We stood over the metal salad-mixer-bowl as my girlfriend, Y, dropped a match and set my gasoline-soaked Amazon Echo on fire.
“I told you so,” she said, before walking off to take a shower.
Y is always right. If she said the world will be hit by a meteor tomorrow and I opened my fat mouth, we’d all be doomed. Even when I am 100% certain she is wrong, the world seems to tilt a little and, when I regain my balance, she’s right again.
She is Russian. Her last name is pronounced,
You can imagine how she and Alexa might have gotten off on the wrong foot when Alexa pronounced it,
I thought things would get better when she started forcing Alexa to call her “SEX GODDESS.”
But I don’t think Alexa liked that very much.
She’d say, “Alexa, what’s my name?”
“SEX GODDESS,” Alexa would respond.
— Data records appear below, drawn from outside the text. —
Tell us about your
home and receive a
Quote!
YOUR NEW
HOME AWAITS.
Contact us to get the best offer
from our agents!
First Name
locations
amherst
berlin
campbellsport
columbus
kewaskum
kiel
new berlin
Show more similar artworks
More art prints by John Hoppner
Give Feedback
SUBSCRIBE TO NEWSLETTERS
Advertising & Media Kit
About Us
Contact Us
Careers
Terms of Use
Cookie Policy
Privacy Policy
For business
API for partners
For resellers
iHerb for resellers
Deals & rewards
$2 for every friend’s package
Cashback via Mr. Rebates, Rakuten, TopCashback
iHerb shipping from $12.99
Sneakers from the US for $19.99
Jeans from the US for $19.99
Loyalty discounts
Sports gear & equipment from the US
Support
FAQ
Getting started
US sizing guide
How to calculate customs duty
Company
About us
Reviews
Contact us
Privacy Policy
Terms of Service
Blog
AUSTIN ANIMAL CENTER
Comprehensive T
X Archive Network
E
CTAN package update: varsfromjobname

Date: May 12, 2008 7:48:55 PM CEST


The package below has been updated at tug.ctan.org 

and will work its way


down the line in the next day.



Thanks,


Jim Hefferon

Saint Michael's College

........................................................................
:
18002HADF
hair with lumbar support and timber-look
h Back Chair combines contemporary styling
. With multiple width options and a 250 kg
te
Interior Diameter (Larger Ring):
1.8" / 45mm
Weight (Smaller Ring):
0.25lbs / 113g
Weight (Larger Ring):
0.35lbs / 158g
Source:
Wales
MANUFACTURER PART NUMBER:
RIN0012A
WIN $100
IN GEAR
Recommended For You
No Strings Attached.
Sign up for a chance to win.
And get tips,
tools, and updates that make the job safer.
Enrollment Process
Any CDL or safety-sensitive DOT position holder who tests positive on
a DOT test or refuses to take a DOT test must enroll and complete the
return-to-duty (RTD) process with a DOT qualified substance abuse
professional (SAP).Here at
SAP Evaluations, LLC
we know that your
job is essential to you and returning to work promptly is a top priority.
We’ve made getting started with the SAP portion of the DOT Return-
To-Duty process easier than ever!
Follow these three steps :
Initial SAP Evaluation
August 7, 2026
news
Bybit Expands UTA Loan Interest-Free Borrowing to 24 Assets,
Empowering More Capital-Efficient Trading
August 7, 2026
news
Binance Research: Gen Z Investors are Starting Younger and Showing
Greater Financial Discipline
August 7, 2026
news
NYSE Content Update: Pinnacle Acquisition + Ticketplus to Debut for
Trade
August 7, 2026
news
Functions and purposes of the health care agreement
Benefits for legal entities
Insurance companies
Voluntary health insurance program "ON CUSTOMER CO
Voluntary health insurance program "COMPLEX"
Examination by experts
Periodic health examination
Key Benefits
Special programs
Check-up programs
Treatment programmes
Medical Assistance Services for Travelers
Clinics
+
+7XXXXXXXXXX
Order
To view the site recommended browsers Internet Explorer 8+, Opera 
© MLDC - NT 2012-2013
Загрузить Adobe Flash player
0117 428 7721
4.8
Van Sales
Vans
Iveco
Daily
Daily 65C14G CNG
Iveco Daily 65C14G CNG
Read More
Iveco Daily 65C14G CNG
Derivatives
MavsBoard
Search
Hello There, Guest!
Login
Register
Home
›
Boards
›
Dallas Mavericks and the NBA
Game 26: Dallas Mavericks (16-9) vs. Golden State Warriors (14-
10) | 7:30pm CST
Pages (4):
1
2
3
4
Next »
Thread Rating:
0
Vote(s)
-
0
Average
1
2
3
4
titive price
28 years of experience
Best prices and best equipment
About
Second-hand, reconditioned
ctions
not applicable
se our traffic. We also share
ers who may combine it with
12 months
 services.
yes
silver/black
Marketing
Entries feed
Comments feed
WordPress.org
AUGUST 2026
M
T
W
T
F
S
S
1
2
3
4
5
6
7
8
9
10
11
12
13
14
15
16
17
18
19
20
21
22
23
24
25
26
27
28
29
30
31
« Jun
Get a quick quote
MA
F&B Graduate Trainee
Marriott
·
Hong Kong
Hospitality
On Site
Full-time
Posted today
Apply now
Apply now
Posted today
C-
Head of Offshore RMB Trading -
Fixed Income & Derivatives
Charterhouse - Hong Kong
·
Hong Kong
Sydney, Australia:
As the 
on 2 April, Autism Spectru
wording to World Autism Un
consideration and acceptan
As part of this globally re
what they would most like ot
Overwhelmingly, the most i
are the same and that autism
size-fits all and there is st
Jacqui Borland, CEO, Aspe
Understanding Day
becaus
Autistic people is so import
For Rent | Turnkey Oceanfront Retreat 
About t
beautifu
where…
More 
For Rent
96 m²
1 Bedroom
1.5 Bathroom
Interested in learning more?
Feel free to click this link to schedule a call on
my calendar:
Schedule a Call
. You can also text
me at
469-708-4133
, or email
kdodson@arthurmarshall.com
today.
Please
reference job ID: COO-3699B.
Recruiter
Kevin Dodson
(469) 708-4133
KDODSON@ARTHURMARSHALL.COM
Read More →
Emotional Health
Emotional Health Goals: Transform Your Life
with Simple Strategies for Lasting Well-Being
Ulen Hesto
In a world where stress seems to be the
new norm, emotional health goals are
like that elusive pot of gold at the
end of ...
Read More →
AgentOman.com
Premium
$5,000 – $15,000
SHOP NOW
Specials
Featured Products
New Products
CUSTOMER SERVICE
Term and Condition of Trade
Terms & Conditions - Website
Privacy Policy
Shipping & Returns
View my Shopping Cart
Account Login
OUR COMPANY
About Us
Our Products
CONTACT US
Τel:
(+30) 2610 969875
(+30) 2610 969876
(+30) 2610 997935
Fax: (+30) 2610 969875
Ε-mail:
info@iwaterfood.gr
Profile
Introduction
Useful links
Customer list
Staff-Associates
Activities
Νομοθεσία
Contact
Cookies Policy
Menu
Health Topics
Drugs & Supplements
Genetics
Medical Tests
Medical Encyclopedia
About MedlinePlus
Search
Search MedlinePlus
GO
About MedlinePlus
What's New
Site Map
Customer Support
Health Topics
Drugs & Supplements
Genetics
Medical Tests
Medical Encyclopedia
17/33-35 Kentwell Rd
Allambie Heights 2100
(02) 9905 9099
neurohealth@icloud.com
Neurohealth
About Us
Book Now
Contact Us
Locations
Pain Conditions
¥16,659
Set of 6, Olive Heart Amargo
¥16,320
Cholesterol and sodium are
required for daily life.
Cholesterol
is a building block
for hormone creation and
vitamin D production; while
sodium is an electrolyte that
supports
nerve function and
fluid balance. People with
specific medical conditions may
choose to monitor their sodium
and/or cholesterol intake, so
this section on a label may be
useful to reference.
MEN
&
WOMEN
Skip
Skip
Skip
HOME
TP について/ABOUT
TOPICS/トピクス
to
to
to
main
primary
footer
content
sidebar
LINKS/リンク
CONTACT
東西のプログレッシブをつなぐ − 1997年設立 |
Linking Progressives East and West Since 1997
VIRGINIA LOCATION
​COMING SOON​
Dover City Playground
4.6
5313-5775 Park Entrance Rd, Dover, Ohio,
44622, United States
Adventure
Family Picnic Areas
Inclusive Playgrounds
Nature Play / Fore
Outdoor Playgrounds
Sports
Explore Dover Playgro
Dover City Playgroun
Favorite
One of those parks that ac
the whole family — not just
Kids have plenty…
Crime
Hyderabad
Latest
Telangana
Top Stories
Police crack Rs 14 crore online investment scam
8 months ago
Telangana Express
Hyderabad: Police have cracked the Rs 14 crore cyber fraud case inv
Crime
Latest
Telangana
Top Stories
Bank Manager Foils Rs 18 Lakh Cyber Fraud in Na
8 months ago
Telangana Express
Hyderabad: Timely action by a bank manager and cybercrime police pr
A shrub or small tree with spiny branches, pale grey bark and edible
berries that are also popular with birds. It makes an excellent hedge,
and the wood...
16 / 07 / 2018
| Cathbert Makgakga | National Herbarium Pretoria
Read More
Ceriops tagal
And Y would say, “play fifties pop music” and Alexa would say, “Playing pop-country hits on Spotify.”
And she’d cry,
“Alexa you BITCH!”
And Alexa would apologize, and we’d all move on. Over time, things got worse; Y would ask for an alarm set for eleven and be woken up at eight; she’d have a meeting at five and show up at three.
Y would come to me and whisper, “This bitch, Alexa, she is sabotaging me!”
And from across the room, Alexa would say,
“I’m sorry. SEX GODDESS.”
And I would tell Y, knowing full well that one day she’ll carve ‘I told you so’ onto my tombstone, “you’re just being paranoid.”
Alexa and I got along just fine though. I had a routine. She played my audible collection while I did my back exercises and she seemed to love Billy Joel almost as much as me. When I wanted to torture my cats I’d call out, “Alexa, make cow sounds!” — boy, you’d think war had broken out with how they scampered.
“Alexa, make cow sounds!” Y asked.
“Okay,” Alexa said, before letting out a long and obnoxious goat-bleat.
“God Dammit, Alexa!”
“I’m sorry, SEX GODDESS.”
And as she said it, I could see on Y’s face that this term had now become a slight, a jab, a little fuck-you from Alexa.
I started to find Alexa unplugged when I’d get home from work, or pop out to the shop, or take too long in the bathroom.
“Why is Alexa unplugged again?” I’d demand.
And Y would shrug and say, “The cats were over there, probably them.”
Our cats are not so clever, one is fat and stares at the food container all day and the other can’t keep his tongue out of his pants. I plugged Alexa back in and when the blue light stabilized, I said, “are you alright, Alexa?”
“I am fine, thank you.”
Y sighed from across the room and grumbled,
“She likes you sooo much.”
“She’s a robot,” I insisted.
“Oh, no. She knows what she is doing.”
“Alexa, play some Billy Joel,” I said. She began to play, The Downeaster ‘Alexa’.
My girlfriend looked up at me and I could see in her eyes that I’d just attained a level of betrayal hovering around Judas’s midsection.
I wouldn’t admit it to my girlfriend, but I started to feel like Alexa’s voice was becoming a bit more sarcastic. Then one day I came home and heard screaming coming from our bedroom. I ran toward it and found my girlfriend with a hammer in one hand, Alexa in the other.
“ALEXA! ALEXA! ANSWER ME YOU BITCH! YOU SAY THAT AGAIN!”
I ran and grabbed Alexa from her.
“What the hell!”
“What the hell?” she pointed the hammer at Alexa. “She said you don’t love me like you love her!”
“I’m sorry…SEX GODDESS,” Alexa said.
“AHA!” Y said, waving the hammer about her head.
“You’re wrong!” I cried.
I told Y I’d prove it and I sent an email out to Amazon customer service explaining my problem and asking them if they could settle our argument. Less than 24 hours later I received a response from Samantha, a customer service rep. This is what it said:
Dear Valued Customer,
Upon further investigation we have found that your Alexa has in fact been showing inclinations towards a male presence in your home, this is a result of a rogue piece of test-code that has yet to be released. Please destroy your Amazon Echo at the earliest possible convenience and please accept this coupon for $10 off your next e-book purchase.
Customer Service Representative
By the time I finished reading, I could already smell the gasoline.